Energy Today - July 8, 2011
Posted July 8, 2011
CNBC: John Felmy on CNBC's Power Lunch: API chief economist John Felmy and Seth Hanlon at the Center for American Progress discuss whether Washington should remove oil subsidies to reduce the deficit. Felmy argued the industry doesn't receive subsidies, but rather provisions in the tax code that every industry receives to deduct business expenses. When asked if API would support eliminating some oil tax breaks in exchange for increased access, Felmy said such a bargain represents "a false choice. All you need to do is open up those areas, you'll generate hundreds of billions of dollars in terms of [government] revenue [and] hundreds of thousands of jobs." Specifically, Felmy warned about the timing of the proposed tax break repeal, arguing the move would raise expenses for fuel suppliers at a time of $4 gallon gas. He added, "It's not a time to be repeating Jimmy Carter's mistakes and raising taxes." The Daily Caller: Oil Stimulus Drains Away: The White House decision to sell 30 million barrels of oil from the Strategic Petroleum Reserve has failed to stop the upward march of oil prices, or to stimulate the economy. Prices for crude oil and gasoline dipped on the June 23 announcement, but have subsequently risen because expanding economies in Asia and South America are bidding up the market price, according to oil industry analysts. "Crude prices are back to where they were," said Rayola Dougher, senior economic adviser at the American Petroleum Institute. "It was just a temporary blip." Prices won't come down, she said, until the federal government allows greater use of new energy resources being found in the United States and Canada. We need policymakers to face the facts, and make sure we have reliable, affordable supplies of fuel," she said.

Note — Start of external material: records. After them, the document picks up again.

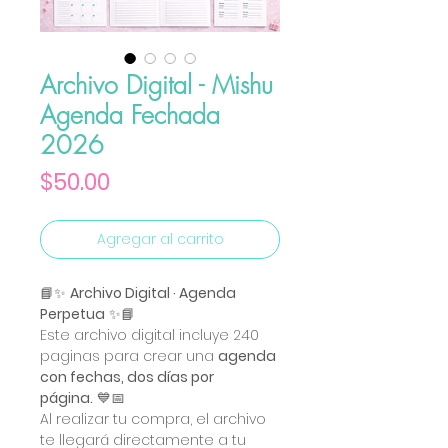
Archivo Digital - Mishu
Agenda Fechada
2026
Precio
$50.00
Agregar al carrito
📘✨
Archivo Digital · Agenda
Perpetua
✨📘
Este archivo digital incluye 240
paginas para crear una
agenda
con fechas, dos días por
página.
💙📅
Al realizar tu compra, el archivo
te llegará directamente a tu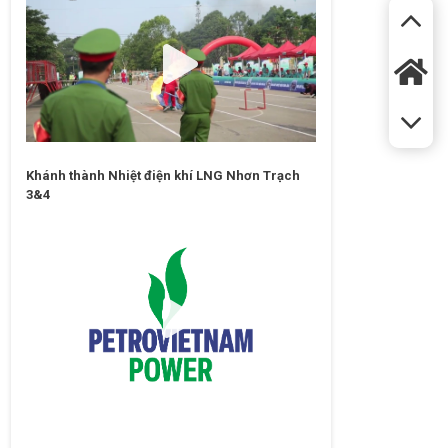
Khánh thành Nhiệt điện khí LNG Nhơn Trạch
3&4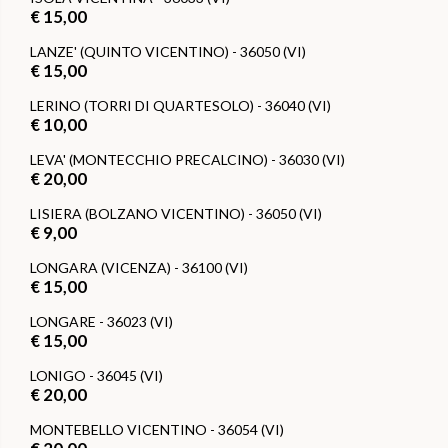
€ 15,00
LANZE' (QUINTO VICENTINO) - 36050 (VI)
€ 15,00
LERINO (TORRI DI QUARTESOLO) - 36040 (VI)
€ 10,00
LEVA' (MONTECCHIO PRECALCINO) - 36030 (VI)
€ 20,00
LISIERA (BOLZANO VICENTINO) - 36050 (VI)
€ 9,00
LONGARA (VICENZA) - 36100 (VI)
€ 15,00
LONGARE - 36023 (VI)
€ 15,00
LONIGO - 36045 (VI)
€ 20,00
MONTEBELLO VICENTINO - 36054 (VI)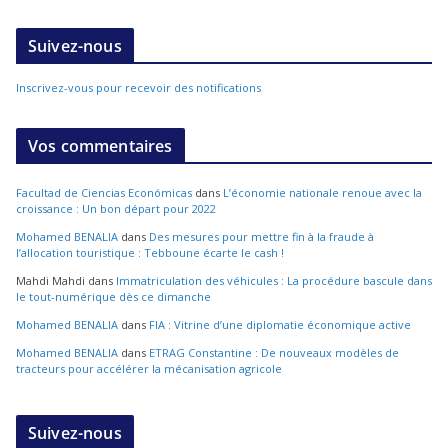
Suivez-nous
Inscrivez-vous pour recevoir des notifications
Vos commentaires
Facultad de Ciencias Económicas
dans
L’économie nationale renoue avec la
croissance : Un bon départ pour 2022
Mohamed BENALIA
dans
Des mesures pour mettre fin à la fraude à
l’allocation touristique : Tebboune écarte le cash !
Mahdi Mahdi
dans
Immatriculation des véhicules : La procédure bascule dans
le tout-numérique dès ce dimanche
Mohamed BENALIA
dans
FIA : Vitrine d’une diplomatie économique active
Mohamed BENALIA
dans
ETRAG Constantine : De nouveaux modèles de
tracteurs pour accélérer la mécanisation agricole
Suivez-nous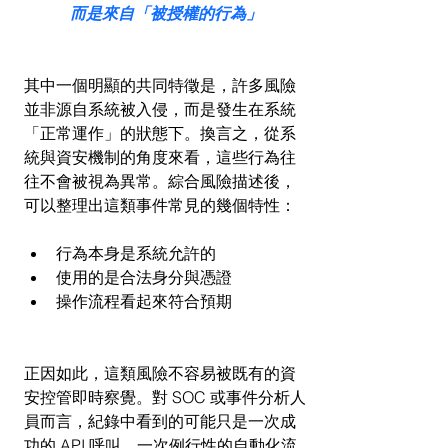
而是來自「被授權的行為」
其中一個明顯的共同特徵是，許多風險
並非源自系統被入侵，而是發生在系統
「正常運作」的狀態下。換言之，從系
統與資安機制的角度來看，這些行為往
往不會被視為異常。綜合風險描述後，
可以整理出這類事件常見的幾個特性：
行為本身是系統允許的
使用的是合法身分與憑證
操作流程看起來符合預期
正因如此，這類風險不容易被既有的資
安控管即時察覺。對 SOC 或事件分析人
員而言，紀錄中看到的可能只是一次成
功的 API 呼叫、一次例行性的自動化流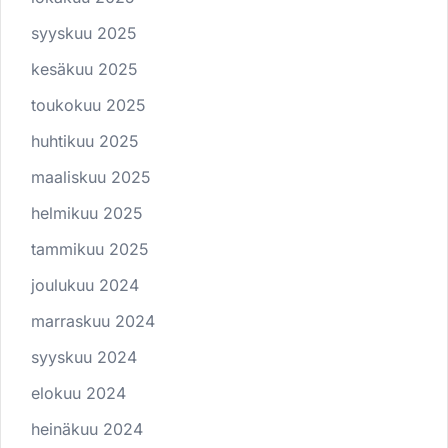
syyskuu 2025
kesäkuu 2025
toukokuu 2025
huhtikuu 2025
maaliskuu 2025
helmikuu 2025
tammikuu 2025
joulukuu 2024
marraskuu 2024
syyskuu 2024
elokuu 2024
heinäkuu 2024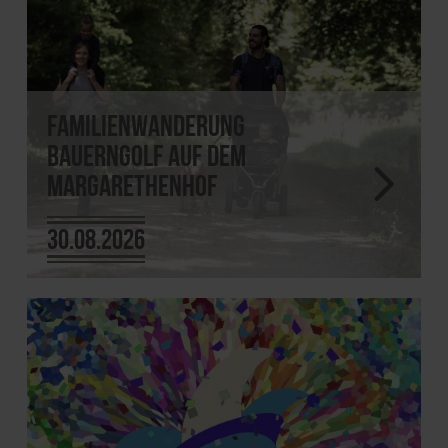
Familienwanderung
Bauerngolf auf dem
Margarethenhof
30.08.2026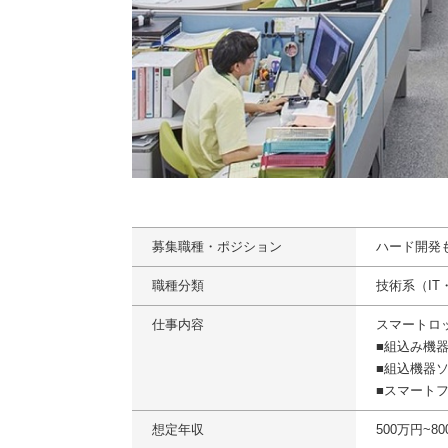
募集職種・ポジション
ハード開発
職種分類
技術系（I
仕事内容
スマートロ
■組込み機器
■組込機器
■スマート
想定年収
500万円~8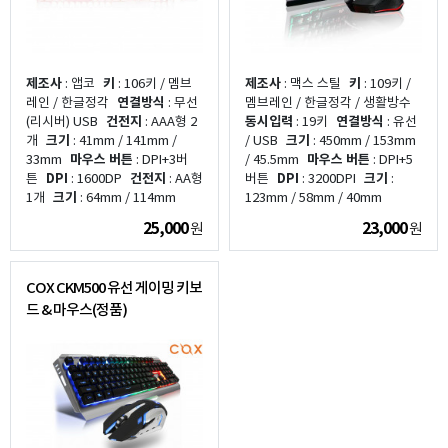
제조사
: 앱코
키
: 106키 / 멤브
제조사
: 맥스 스틸
키
: 109키 /
레인 / 한글정각
연결방식
: 무선
멤브레인 / 한글정각 / 생활방수
(리시버) USB
건전지
: AAA형 2
동시입력
: 19키
연결방식
: 유선
개
크기
: 41mm / 141mm /
/ USB
크기
: 450mm / 153mm
33mm
마우스 버튼
: DPI+3버
/ 45.5mm
마우스 버튼
: DPI+5
튼
DPI
: 1600DP
건전지
: AA형
버튼
DPI
: 3200DPI
크기
:
1개
크기
: 64mm / 114mm
123mm / 58mm / 40mm
25,000
23,000
원
원
COX CKM500 유선 게이밍 키보
드 & 마우스(정품)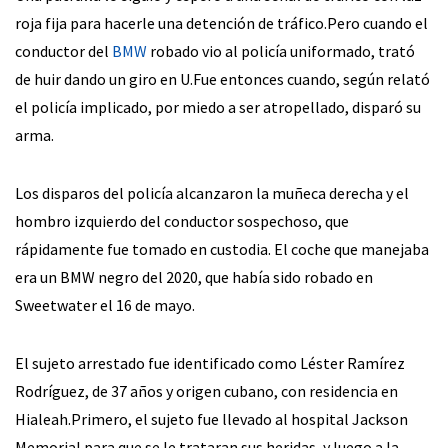
roja fija para hacerle una detención de tráfico.Pero cuando el
conductor del
BMW
robado vio al policía uniformado, trató
de huir dando un giro en U.Fue entonces cuando, según relató
el policía implicado, por miedo a ser atropellado, disparó su
arma.
Los disparos del policía alcanzaron la muñeca derecha y el
hombro izquierdo del conductor sospechoso, que
rápidamente fue tomado en custodia. El coche que manejaba
era un BMW negro del 2020, que había sido robado en
Sweetwater el 16 de mayo.
El sujeto arrestado fue identificado como Léster Ramírez
Rodríguez, de 37 años y origen cubano, con residencia en
Hialeah.Primero, el sujeto fue llevado al hospital Jackson
Memorial para que se le trataran sus heridas, y luego a la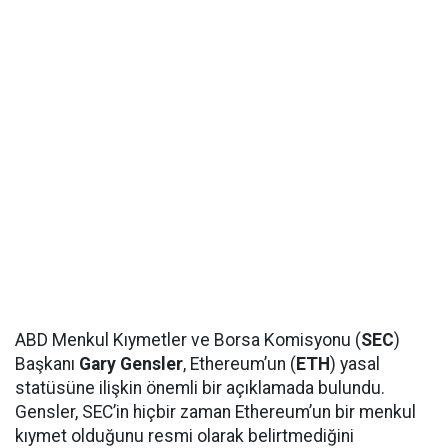
ABD Menkul Kıymetler ve Borsa Komisyonu (
SEC
)
Başkanı
Gary Gensler
, Ethereum’un (
ETH
) yasal
statüsüne ilişkin önemli bir açıklamada bulundu.
Gensler, SEC’in hiçbir zaman Ethereum’un bir menkul
kıymet olduğunu resmi olarak belirtmediğini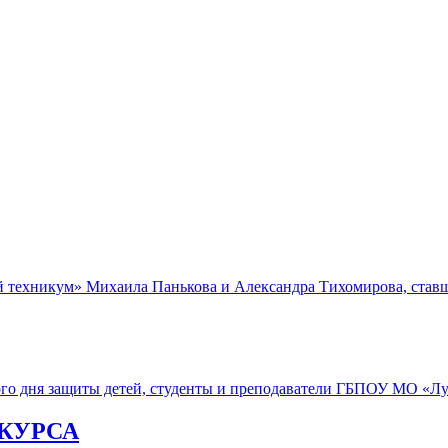
техникум» Михаила Панькова и Александра Тихомирова, став
ного дня защиты детей, студенты и преподаватели ГБПОУ МО 
КУРСА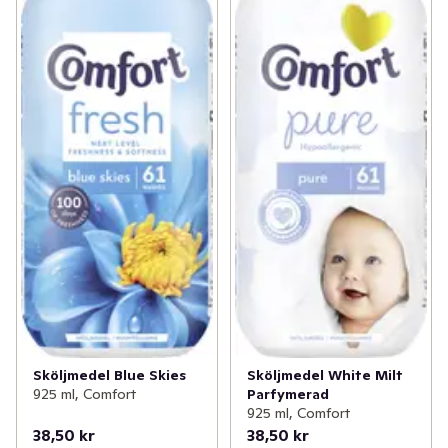
Sköljmedel Blue Skies
Sköljmedel White Milt
925 ml, Comfort
Parfymerad
925 ml, Comfort
38,50 kr
38,50 kr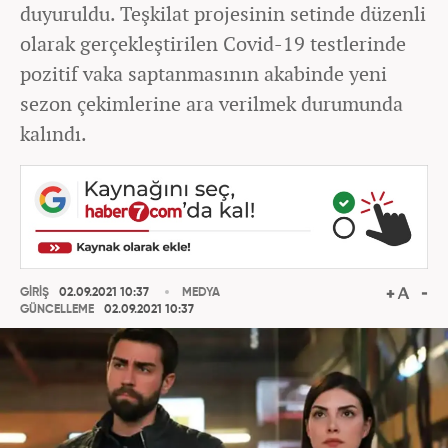
duyuruldu. Teşkilat projesinin setinde düzenli
olarak gerçekleştirilen Covid-19 testlerinde
pozitif vaka saptanmasının akabinde yeni
sezon çekimlerine ara verilmek durumunda
kalındı.
GİRİŞ
02.09.2021 10:37
MEDYA
GÜNCELLEME
02.09.2021 10:37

The Houston Chronicle: Valero Refinery Gets a Boost from Eagle Ford Shale: Drilling in the Eagle Ford shale isn't just transforming the South Texas oil patch. The boom also is bringing change to the refinery that's closest to the drilling: Valero's Energy Corp.'s Three Rivers plant. The Valero refinery began taking in Eagle Ford crude just late last year. Now the 100,000-barrel-a-day plant is processing about 35,000 barrels of Eagle Ford crude oil daily, a total that's expected to rise to about 50,000 barrels a day by year's end. The boost in Eagle Ford drilling and changes at the Valero plant have prompted local officials to adopt and copyright a new slogan for the city: "Three Rivers -- Heart of the Eagle Ford Shale." "We have a location advantage," said Harry Wright Jr., vice president and general manager of Valero Three Rivers Refinery. Using more locally produced crude oil will enable the Valero refinery to reduce costs and boost profit margins. The less expensive Eagle Ford crude will, as its use increases, replace more expensive foreign oil that arrives at Gulf Coast ports such as Corpus Christi and is then sent by pipeline to the refinery.
The Hill's Congress Blog: Time to Start Jobs, Not Spend Reserves: In February, I wrote a column encouraging President Obama to end his moratorium on gulf drilling and restore the thousands of jobs that have been lost as a result. In May, I wrote another column pointing out that the president talks about a strong domestic energy policy, while his actions send the opposite message. The president has advocated energy policies that stifle our oil and gas production and that kill American jobs. Since he took office, gas prices have doubled. And, he hired an energy secretary who admits to wanting to "boost the price of gasoline to the levels in Europe." Now, we see his energy policies take a turn for the worse. I was shocked to read that the president ordered the release of crude oil from the Strategic Petroleum Reserve (SPR). The amount he called for was the largest in history: 30 million barrels in 30 days. The Reserve is intended to be used for a supply emergency. The White House is claiming that the disruption of Libya's supply constitutes an emergency.